В тот год церковь у нас уже была, но попа своего не было. В злополучный день служил обедню поп Иван Кузьмин, который собрал ведро самых крупных градин, по весу были они в полтора фунта.
Многие ездили покупать хлеб на степь. Поехали и мы вдвоём с дедом Селивёрстом на двух лошадях запряженных в простые телеги. Купили пшеницы сорок пудов в селе Бураново что на Чарыше. Покупали у хозяина ветряной мельницы, он же нам её смолол.

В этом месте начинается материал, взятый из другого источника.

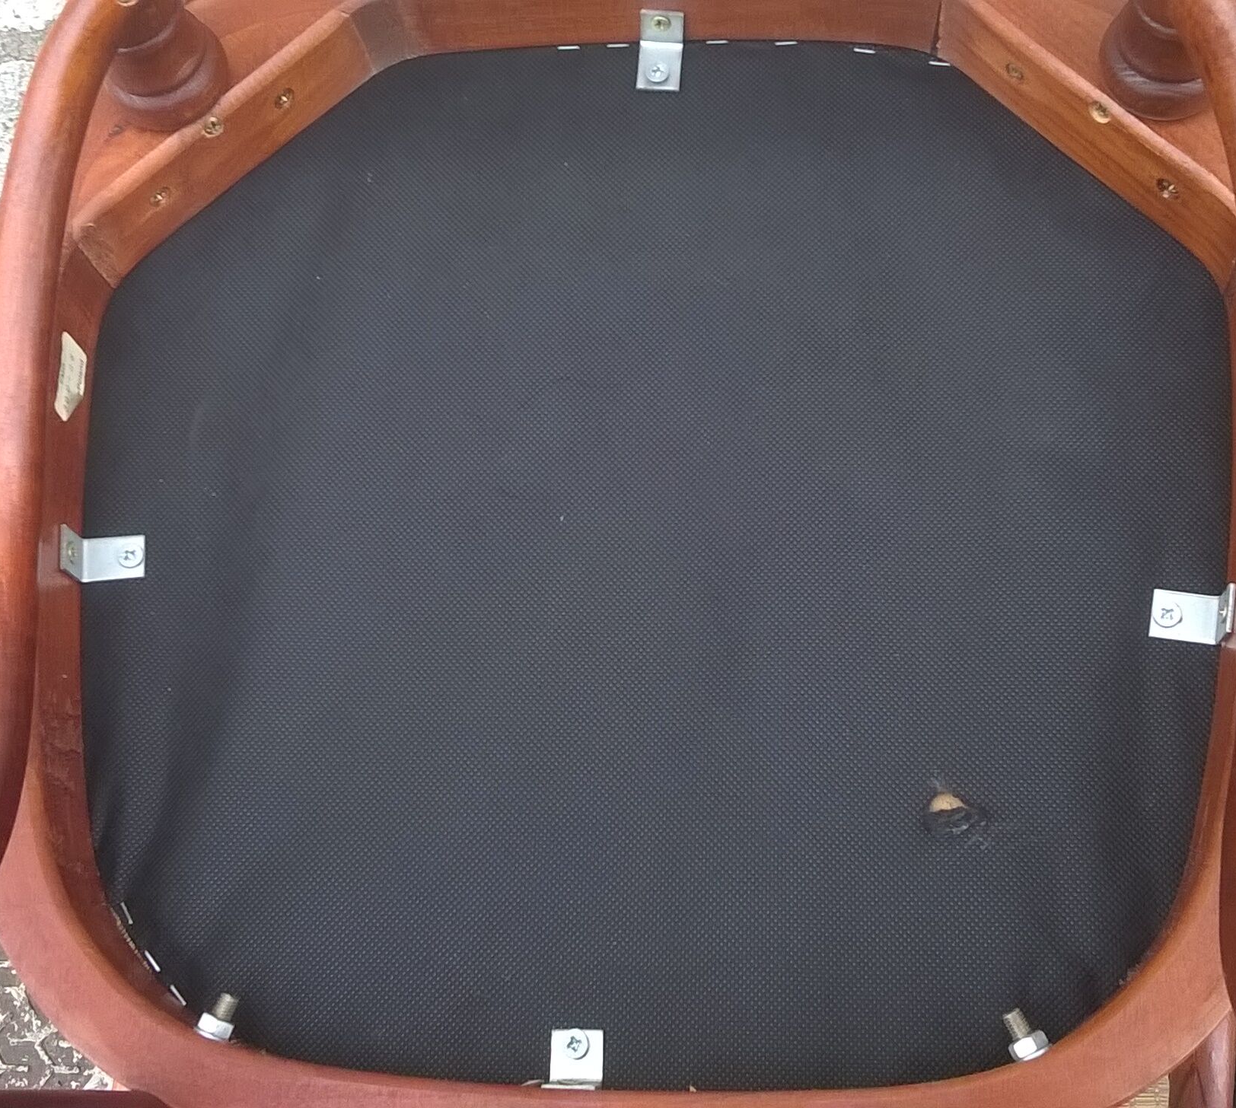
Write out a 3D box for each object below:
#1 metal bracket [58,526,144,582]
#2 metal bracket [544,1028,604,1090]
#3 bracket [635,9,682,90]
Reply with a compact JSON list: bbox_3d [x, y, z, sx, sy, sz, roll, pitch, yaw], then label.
[{"bbox_3d":[-0.170,0.000,0.571,0.022,0.018,0.015,-4,74,4],"label":"metal bracket"},{"bbox_3d":[-0.013,0.149,0.508,0.015,0.021,0.017,-1,74,5],"label":"metal bracket"},{"bbox_3d":[0.015,-0.175,0.604,0.015,0.019,0.020,5,75,7],"label":"bracket"}]

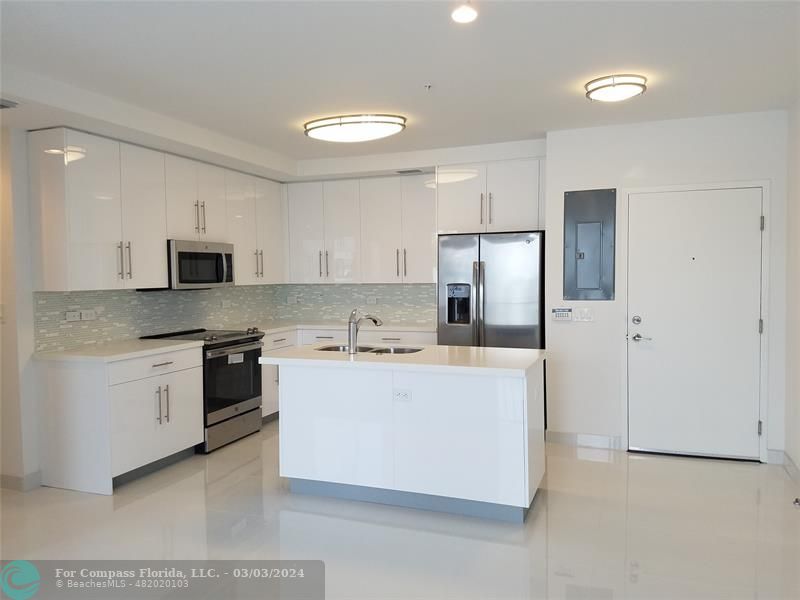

Бывали стихийные бедствия и другого порядка. В некоторые годы не только весенние, но и летние месяцы бывали холодными, хоть не ходи без шубы. Тогда для хлебов не хватало тепла, и они не созревали до полной спелости. "Не доспела пшеничка - то, зерно - то тонкое, мокроватое", говаривали старики. Поэтому и урожай был низкий, и с выпечкой мучались хозяйки - то он не поднимался, то трескался. Не редки случаи раннего выпадания снега, как это было в 1913 году. Снег завалил половину не убранных хлебов Он растаял, но убрать успели не многие, снова выпал снег и уже окончательно. Осталось не убранным и у нас более полутора десятин пшеницы в Кашиной яме. Сжали весной следующего года. Но все эти бедствия оказались мелочью, по сравнению с коллективизацией, которая постигла всю страну на многие годы.